The central point of the argument was whether the draft safe-harbor conditions, though framed as a protection from competition-law liability, would in practice serve as prescriptions that would be too rigid. Hellstrom and Dolmans emphasized that the safe harbor will be optional and that European law gives standards bodies and companies other grounds to avoid liability. It’s not “the role of the competition authority to prescribe the specific rules that a standards body must adopt,” Hellstrom said. “There is no one-size-fits-all. … We don’t want to kill the goose that lays the golden egg."

The safe harbor will add a layer of legal protection for standards bodies and companies, Hellstrom said. “It’s difficult for me to see how that would worsen the situation for companies” and “be seen as negative."

But Geradin said the conditions would be de facto requirements.

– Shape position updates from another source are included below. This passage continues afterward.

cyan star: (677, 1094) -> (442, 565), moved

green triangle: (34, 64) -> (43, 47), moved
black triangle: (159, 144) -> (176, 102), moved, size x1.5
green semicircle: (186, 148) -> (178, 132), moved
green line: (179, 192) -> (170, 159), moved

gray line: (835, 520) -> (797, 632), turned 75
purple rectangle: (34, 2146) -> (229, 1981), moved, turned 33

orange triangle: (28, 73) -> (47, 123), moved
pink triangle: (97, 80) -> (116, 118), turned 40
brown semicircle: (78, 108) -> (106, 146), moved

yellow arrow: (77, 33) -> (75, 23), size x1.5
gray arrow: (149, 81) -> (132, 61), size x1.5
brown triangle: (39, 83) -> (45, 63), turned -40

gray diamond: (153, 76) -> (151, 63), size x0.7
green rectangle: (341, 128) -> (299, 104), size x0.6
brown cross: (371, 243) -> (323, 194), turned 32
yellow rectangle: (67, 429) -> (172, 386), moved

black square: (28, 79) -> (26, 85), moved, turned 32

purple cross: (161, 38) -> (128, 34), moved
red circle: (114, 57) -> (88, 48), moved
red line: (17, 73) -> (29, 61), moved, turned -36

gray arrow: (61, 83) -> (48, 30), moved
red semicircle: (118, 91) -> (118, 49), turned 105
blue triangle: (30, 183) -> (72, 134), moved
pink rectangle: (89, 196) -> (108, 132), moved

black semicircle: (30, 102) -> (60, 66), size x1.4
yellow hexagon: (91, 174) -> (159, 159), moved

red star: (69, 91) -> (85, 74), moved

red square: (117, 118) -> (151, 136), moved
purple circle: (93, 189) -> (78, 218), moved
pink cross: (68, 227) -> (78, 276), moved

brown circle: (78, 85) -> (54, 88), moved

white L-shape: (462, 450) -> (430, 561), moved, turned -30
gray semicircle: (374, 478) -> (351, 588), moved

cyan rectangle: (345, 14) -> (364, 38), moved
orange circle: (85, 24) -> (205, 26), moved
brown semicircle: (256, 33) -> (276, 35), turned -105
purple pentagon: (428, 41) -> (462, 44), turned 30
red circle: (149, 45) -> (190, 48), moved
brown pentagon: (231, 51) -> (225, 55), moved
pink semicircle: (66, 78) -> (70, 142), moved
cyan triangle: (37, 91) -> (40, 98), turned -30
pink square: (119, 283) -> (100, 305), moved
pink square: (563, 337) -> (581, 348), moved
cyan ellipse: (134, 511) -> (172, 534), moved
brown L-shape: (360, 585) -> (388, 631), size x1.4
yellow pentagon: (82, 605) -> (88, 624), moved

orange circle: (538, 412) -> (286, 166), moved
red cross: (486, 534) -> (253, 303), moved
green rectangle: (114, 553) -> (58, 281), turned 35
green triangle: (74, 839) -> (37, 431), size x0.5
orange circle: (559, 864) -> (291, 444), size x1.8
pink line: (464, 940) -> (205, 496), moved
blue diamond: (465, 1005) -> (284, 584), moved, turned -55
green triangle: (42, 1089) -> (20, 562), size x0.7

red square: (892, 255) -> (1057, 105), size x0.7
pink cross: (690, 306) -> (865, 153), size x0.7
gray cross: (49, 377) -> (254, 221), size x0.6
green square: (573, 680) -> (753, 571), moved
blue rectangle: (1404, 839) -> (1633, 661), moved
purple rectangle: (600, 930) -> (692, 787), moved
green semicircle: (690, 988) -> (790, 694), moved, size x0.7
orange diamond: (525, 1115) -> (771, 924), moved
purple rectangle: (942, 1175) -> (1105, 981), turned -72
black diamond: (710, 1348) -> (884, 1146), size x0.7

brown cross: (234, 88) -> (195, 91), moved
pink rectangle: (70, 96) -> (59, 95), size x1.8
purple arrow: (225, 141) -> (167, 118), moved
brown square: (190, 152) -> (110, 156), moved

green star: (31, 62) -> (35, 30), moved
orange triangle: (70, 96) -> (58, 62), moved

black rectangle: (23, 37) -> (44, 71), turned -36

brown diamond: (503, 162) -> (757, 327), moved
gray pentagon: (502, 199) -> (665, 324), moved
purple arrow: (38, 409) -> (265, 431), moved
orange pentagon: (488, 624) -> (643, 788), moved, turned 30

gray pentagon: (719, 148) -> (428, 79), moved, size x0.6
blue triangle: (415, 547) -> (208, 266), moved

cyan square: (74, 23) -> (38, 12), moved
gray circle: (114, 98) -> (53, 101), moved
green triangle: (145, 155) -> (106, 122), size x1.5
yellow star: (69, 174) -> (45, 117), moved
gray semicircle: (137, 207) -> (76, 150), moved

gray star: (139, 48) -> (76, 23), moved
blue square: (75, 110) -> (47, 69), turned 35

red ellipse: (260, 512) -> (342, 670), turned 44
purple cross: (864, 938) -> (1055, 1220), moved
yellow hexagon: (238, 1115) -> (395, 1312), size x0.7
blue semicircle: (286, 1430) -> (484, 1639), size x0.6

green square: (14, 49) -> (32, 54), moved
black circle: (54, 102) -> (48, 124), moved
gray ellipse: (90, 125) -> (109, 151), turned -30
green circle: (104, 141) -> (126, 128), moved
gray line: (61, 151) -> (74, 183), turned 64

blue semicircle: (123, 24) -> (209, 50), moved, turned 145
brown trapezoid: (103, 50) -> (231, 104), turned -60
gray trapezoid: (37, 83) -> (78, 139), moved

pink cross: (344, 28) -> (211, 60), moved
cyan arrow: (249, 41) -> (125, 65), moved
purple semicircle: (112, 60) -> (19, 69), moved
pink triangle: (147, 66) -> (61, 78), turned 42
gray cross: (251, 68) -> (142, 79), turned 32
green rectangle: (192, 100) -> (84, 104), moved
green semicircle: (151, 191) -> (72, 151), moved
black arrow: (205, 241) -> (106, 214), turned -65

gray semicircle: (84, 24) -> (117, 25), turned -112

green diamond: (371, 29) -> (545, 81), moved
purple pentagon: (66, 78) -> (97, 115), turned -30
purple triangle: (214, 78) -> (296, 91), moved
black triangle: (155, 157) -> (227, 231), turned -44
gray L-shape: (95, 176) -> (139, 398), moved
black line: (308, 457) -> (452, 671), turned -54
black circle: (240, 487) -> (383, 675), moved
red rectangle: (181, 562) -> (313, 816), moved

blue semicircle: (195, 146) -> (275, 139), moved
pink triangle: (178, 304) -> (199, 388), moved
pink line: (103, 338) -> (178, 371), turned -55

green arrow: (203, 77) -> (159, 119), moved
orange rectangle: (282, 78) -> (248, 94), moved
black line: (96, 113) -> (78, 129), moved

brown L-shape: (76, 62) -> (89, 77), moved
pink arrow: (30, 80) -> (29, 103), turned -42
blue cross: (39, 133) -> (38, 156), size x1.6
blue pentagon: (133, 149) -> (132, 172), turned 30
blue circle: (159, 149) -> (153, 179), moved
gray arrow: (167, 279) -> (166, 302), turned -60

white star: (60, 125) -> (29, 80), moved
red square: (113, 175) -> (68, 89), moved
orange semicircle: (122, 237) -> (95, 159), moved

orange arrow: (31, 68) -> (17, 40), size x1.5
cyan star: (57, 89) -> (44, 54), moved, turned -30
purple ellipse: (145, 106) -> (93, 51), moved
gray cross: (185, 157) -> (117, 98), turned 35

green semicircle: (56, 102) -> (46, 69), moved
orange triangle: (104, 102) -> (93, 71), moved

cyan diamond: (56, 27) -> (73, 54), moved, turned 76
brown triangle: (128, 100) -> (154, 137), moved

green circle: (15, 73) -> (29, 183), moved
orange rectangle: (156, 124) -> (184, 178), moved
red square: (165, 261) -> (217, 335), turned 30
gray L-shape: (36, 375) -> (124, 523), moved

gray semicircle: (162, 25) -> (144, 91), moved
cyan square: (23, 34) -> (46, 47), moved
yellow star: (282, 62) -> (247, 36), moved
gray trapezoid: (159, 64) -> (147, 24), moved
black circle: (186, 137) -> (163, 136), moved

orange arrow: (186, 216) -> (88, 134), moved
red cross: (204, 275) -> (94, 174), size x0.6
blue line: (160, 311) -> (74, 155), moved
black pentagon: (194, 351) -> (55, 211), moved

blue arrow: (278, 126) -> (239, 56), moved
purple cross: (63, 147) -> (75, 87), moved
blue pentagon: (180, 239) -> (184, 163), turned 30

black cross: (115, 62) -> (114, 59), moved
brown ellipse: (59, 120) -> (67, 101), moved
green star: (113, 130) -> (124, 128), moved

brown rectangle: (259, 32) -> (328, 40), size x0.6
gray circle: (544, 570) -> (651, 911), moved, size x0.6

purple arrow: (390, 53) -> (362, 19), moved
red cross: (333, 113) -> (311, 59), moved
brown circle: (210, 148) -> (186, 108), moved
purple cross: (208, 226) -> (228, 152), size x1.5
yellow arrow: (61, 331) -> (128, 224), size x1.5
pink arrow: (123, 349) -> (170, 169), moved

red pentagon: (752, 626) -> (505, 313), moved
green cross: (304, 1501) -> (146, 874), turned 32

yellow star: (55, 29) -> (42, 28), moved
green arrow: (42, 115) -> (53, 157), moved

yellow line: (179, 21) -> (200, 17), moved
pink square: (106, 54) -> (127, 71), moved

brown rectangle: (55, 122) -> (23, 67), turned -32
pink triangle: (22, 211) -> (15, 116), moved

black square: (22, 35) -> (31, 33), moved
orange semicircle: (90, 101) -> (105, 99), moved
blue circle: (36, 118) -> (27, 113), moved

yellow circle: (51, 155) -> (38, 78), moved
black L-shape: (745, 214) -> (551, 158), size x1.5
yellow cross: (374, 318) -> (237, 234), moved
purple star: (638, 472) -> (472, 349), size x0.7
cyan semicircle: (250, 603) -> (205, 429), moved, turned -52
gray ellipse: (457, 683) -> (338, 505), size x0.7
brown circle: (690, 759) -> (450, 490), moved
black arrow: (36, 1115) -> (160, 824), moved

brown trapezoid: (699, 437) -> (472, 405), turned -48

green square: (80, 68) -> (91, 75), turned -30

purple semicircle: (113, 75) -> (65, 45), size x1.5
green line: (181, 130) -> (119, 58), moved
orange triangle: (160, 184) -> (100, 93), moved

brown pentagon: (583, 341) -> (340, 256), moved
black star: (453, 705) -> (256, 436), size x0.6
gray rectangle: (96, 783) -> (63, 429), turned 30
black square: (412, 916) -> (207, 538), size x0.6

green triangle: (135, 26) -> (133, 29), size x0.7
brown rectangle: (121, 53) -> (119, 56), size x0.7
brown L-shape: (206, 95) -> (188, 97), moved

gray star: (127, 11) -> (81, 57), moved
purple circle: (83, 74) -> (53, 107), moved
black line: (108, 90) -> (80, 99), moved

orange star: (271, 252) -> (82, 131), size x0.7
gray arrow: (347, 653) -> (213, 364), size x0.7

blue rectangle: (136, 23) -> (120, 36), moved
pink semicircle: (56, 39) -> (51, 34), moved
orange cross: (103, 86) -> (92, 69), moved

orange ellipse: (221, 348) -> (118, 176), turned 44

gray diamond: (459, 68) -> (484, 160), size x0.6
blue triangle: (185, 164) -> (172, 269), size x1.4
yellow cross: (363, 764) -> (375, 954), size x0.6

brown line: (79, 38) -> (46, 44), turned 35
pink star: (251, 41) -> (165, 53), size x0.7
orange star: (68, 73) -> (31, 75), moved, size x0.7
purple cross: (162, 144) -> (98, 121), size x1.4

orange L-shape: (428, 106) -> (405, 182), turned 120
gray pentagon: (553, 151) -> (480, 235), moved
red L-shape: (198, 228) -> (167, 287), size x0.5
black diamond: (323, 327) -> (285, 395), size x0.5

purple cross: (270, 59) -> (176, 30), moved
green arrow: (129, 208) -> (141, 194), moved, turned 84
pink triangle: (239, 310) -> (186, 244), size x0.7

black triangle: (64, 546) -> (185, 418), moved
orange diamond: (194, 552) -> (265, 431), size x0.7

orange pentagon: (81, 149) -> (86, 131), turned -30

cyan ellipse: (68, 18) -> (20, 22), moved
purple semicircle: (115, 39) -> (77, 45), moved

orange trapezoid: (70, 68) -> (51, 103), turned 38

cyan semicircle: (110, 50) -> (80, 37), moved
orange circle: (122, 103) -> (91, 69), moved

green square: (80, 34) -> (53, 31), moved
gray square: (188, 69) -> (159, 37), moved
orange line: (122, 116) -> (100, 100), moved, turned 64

Cautious standard-setting bodies will feel obliged to adhere to the conditions, because the guidelines don’t discuss the other legal outs. The patent-disclosure language should be tightened, he said. The licensing condition “may amount to compulsory licensing, which is actually troubling,” Geradin said. The draft’s flaws could threaten innovation, he said. Hellstrom said the final version of the guidelines probably will add a discussion of the other grounds for avoiding liability.

Another point of criticism in the consultation comments concerned the clarity and strictness of requirements for companies in standards-setting activity to disclose their patent interests, Hellstrom said. “Of course, one could make clearer” what the “good faith, best-efforts disclosure” contemplated in the draft guidelines requires, he acknowledged.